In July 2012, Congress passed the Biggert-Waters Flood Insurance Reform Act of 2012 (Biggert-Waters), which increases the premiums charged by the National Flood Insurance Program (NFIP). This moves the program towards charging all policyholders actuarially-fair, unsubsidized premiums – a recommendation of the Domenici-Rivlin Debt Reduction Task Force.1 These reforms should eventually allow the NFIP to pay claims almost entirely out of its own revenues rather than continuing to rely heavily on borrowing from Treasury, as has been the case since 2005.

Many of those recently enacted higher premiums, however, currently face possible repeal in Congress because of the financial burden that they pose to policyholders. The political fallout was immediate when higher rates from Biggert-Waters went into effect in October 2013 for some policies that have historically been subsidized. The omnibus spending bill that passed on Thursday, January 16 effectively bars the NFIP from enforcing some of the higher rates, and the Senate is poised to take up legislation that would turn back the clock on more of them.

Even if a bill repealing most of the rate increases in Biggert-Waters is enacted, Congress should continue to insist on improvements to the NFIP rather than use this legislation as a reason to give up on making the NFIP fiscally sound.

The process of increasing NFIP premiums reveals important insights for policymakers interested in reforming civilian and military entitlements. Implementing entitlement changes that stick – particularly ones that have real “losers” and only the federal budget (i.e., the generic taxpayer) as a “winner” – is extremely difficult, and designing reforms with that difficulty in mind can minimize the impact on constituents and political blowback to policymakers.

We will be releasing another blog post detailing some recommendations for reforming the NFIP.

Approximately 5.5 million structures are insured by the NFIP

The NFIP, which is administered by the Federal Emergency Management Agency (FEMA), provides insurance for buildings and their contents in the event of a flood. At the end of Fiscal Year (FY) 2012, the NFIP held more than 5.5 million policies with a total insured value of $1.3 trillion. Those who live in Special Flood Hazard Areas (SFHAs) are required to hold flood insurance in order to be eligible for government-backed mortgages.2

Because flood damage tends to occur to many people in the same areas at the same time, proper risk-pooling for private insurance purposes is very challenging. For that reason, private flood insurance was almost nonexistent prior to the establishment of the NFIP in 1968. These days, the government takes the insurance risk and pays private companies to administer the program. The NFIP limits coverage on residential policies to $250,000 for the structure and $100,000 for contents and commercial policies to $500,000 each for the building and contents. Almost all policies are administered through “Write Your Own” (WYO) programs where private insurers issue, adjust, settle, pay, and defend flood policies. FEMA reimburses WYOs for claims plus expenses at rates that FEMA establishes.
- - - - -
[WHAT THIS EXERCISE ASKS]
a - Copy word for word the part of the flood insurance passage that opens with the words containing "The process of" and closes with "blowback to policymakers.".
b - Resume the flood insurance passage, writing on from its final sentence.
The records are separate material and have no link to the flood insurance passage.
- - - - -
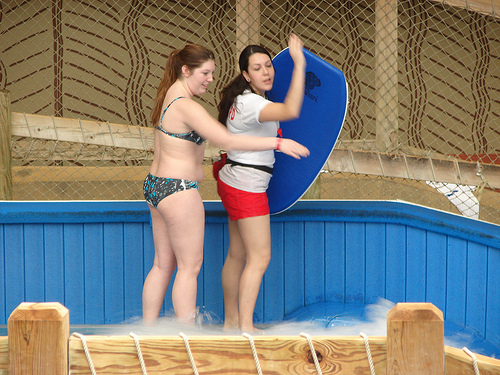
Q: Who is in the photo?
A: Two women.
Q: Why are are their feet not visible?
A: Because they are standing in water.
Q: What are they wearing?
A: Swimwear.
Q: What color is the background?
A: Blue and beige.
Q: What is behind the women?
A: A fence.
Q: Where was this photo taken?
A: A water park.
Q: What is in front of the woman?
A: A wooden rail.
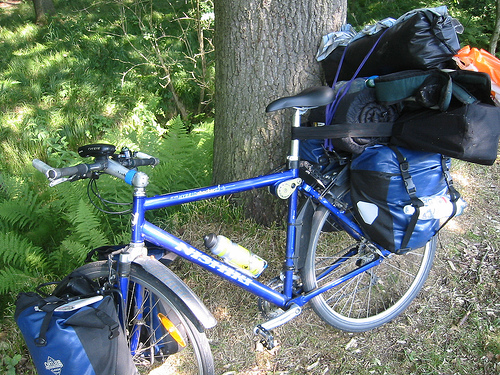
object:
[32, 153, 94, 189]
handlebars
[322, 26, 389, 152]
blue cord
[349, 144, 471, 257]
bag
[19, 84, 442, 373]
bicycle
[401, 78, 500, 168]
bags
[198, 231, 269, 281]
water bottle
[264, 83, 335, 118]
seat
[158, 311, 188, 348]
reflector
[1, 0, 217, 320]
grass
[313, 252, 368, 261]
spokes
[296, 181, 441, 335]
rear wheel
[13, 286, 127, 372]
bag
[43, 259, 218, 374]
front tire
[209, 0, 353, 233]
tree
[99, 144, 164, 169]
handlebars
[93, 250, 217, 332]
fender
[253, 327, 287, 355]
pedal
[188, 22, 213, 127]
bush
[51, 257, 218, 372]
wheel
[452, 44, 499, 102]
items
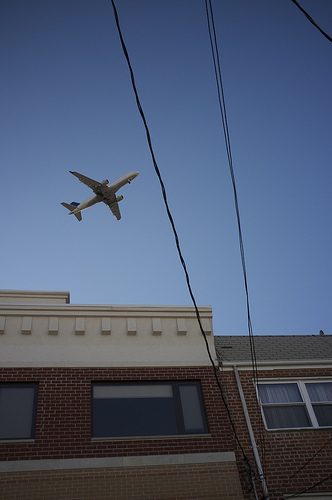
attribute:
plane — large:
[59, 169, 140, 223]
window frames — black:
[0, 371, 221, 443]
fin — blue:
[56, 199, 87, 225]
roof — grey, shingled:
[210, 321, 331, 370]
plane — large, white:
[50, 156, 142, 237]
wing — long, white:
[64, 167, 108, 191]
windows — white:
[255, 380, 306, 433]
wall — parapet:
[1, 368, 227, 498]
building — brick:
[1, 337, 233, 494]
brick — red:
[47, 411, 81, 454]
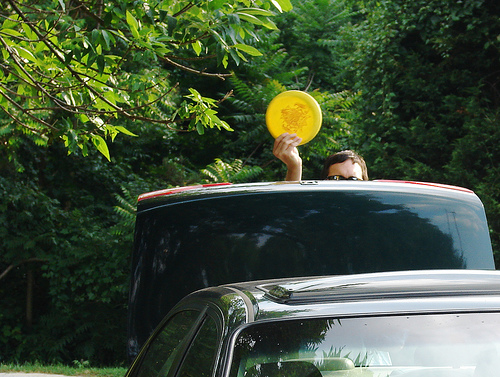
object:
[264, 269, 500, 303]
sunroof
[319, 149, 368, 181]
hair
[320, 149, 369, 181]
head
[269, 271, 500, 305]
dark slat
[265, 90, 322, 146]
frisbee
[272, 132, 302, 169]
hand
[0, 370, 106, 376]
road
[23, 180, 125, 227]
leaves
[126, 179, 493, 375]
car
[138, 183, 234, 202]
tail light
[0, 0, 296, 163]
green tree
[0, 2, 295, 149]
leaves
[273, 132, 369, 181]
catcher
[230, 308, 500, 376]
windshield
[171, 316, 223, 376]
window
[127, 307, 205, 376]
window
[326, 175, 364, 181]
glasses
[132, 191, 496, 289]
reflection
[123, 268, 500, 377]
car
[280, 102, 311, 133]
design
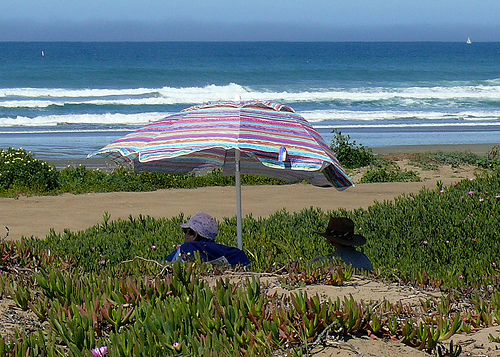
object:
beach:
[2, 136, 495, 348]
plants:
[0, 132, 422, 189]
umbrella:
[93, 98, 355, 276]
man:
[300, 214, 375, 281]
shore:
[85, 94, 362, 191]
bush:
[0, 140, 59, 197]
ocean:
[5, 4, 499, 129]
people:
[162, 209, 252, 268]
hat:
[315, 213, 367, 251]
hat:
[180, 211, 222, 240]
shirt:
[167, 242, 247, 267]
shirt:
[315, 248, 373, 275]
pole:
[233, 148, 249, 261]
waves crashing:
[3, 82, 498, 137]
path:
[5, 185, 433, 239]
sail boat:
[462, 33, 474, 45]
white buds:
[4, 144, 31, 165]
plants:
[2, 174, 499, 352]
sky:
[3, 4, 499, 27]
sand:
[399, 144, 497, 174]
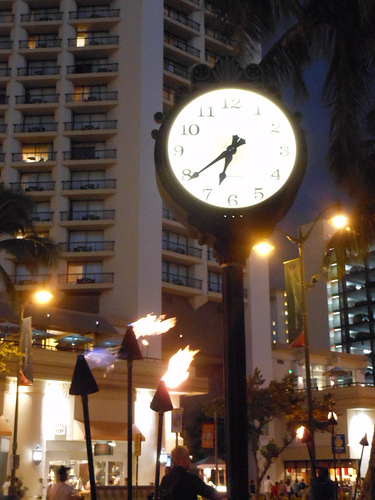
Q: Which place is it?
A: It is a shopping center.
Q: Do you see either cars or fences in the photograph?
A: No, there are no cars or fences.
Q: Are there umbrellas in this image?
A: Yes, there is an umbrella.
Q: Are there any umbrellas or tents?
A: Yes, there is an umbrella.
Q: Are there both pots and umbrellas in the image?
A: No, there is an umbrella but no pots.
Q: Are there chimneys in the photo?
A: No, there are no chimneys.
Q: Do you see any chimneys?
A: No, there are no chimneys.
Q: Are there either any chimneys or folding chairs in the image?
A: No, there are no chimneys or folding chairs.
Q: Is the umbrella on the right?
A: No, the umbrella is on the left of the image.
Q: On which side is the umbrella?
A: The umbrella is on the left of the image.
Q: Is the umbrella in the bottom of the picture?
A: Yes, the umbrella is in the bottom of the image.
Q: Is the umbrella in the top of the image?
A: No, the umbrella is in the bottom of the image.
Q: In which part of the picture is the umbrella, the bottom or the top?
A: The umbrella is in the bottom of the image.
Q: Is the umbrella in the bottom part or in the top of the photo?
A: The umbrella is in the bottom of the image.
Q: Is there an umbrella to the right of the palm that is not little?
A: Yes, there is an umbrella to the right of the palm tree.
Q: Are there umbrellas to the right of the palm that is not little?
A: Yes, there is an umbrella to the right of the palm tree.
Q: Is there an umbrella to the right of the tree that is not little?
A: Yes, there is an umbrella to the right of the palm tree.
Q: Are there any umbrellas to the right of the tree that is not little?
A: Yes, there is an umbrella to the right of the palm tree.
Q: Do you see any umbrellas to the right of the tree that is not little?
A: Yes, there is an umbrella to the right of the palm tree.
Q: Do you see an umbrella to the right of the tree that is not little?
A: Yes, there is an umbrella to the right of the palm tree.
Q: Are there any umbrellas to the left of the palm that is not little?
A: No, the umbrella is to the right of the palm tree.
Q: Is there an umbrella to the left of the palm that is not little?
A: No, the umbrella is to the right of the palm tree.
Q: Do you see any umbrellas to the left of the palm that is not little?
A: No, the umbrella is to the right of the palm tree.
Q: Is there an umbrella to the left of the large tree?
A: No, the umbrella is to the right of the palm tree.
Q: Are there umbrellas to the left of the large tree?
A: No, the umbrella is to the right of the palm tree.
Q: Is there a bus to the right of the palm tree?
A: No, there is an umbrella to the right of the palm tree.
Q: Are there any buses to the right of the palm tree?
A: No, there is an umbrella to the right of the palm tree.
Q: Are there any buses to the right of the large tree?
A: No, there is an umbrella to the right of the palm tree.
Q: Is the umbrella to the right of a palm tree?
A: Yes, the umbrella is to the right of a palm tree.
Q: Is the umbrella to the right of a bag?
A: No, the umbrella is to the right of a palm tree.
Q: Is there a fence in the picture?
A: No, there are no fences.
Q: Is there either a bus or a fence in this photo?
A: No, there are no fences or buses.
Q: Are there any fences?
A: No, there are no fences.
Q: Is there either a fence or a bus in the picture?
A: No, there are no fences or buses.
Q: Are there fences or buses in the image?
A: No, there are no fences or buses.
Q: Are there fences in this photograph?
A: No, there are no fences.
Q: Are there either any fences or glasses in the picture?
A: No, there are no fences or glasses.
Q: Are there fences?
A: No, there are no fences.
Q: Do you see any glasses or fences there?
A: No, there are no fences or glasses.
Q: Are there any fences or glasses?
A: No, there are no fences or glasses.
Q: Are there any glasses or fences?
A: No, there are no fences or glasses.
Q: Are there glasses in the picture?
A: No, there are no glasses.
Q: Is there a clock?
A: Yes, there is a clock.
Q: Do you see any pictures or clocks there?
A: Yes, there is a clock.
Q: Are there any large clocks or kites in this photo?
A: Yes, there is a large clock.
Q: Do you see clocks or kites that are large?
A: Yes, the clock is large.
- - - - -
[RESULTS IN ORDER]
a -
The process of increasing NFIP premiums reveals important insights for policymakers interested in reforming civilian and military entitlements. Implementing entitlement changes that stick – particularly ones that have real “losers” and only the federal budget (i.e., the generic taxpayer) as a “winner” – is extremely difficult, and designing reforms with that difficulty in mind can minimize the impact on constituents and political blowback to policymakers.

b -
Up until 2005, the NFIP occasionally had to borrow from the federal government to meet claims, but was able to pay Treasury back in a timely fashion.3 After the 2005 hurricane season, including the devastating Hurricane Katrina, the NFIP was forced to borrow $16.8 billion from Treasury to cover the unprecedented level of claims. When Hurricane Sandy made landfall in October 2012, NFIP was forced to borrow even more. As of July 2013, the NFIP owed Treasury approximately $24 billion in total and had no plan for repayment.

Actuarially fair premiums will move the NFIP towards self-sufficiency

When the NFIP started in 1968, FEMA had not completed the first set of Flood Insurance Risk Maps (FIRM) in order to accurately price insurance. Those buildings built before the relevant local map was completed or before 1975 – “pre-FIRM” or “subsidized” structures – were offered significant subsidies on flood insurance to ensure uptake.4 About 92 percent of those structures are single-unit primary residences. Though originally intended to be temporary, the subsidized rates persisted and, prior to passage of Biggert-Waters, accounted for approximately 20 percent—about 1.1 million—of the policies that the NFIP insures. These subsidies are effectively a transfer of wealth from American taxpayers to individuals who own structures that are at particularly high risk of flood damage.

Even with generous subsidies, pre-FIRM structures often have higher premiums than full-rate structures because they were built before modern building codes (e.g., elevation standards and design features) and are at high risk of flood damage. For example, in October 2011, subsidized, inland pre-FIRM structures at high risk of flooding had an average annual premium of about $1,200 while newer, unsubsidized structures in the same risk class faced an average premium of $500.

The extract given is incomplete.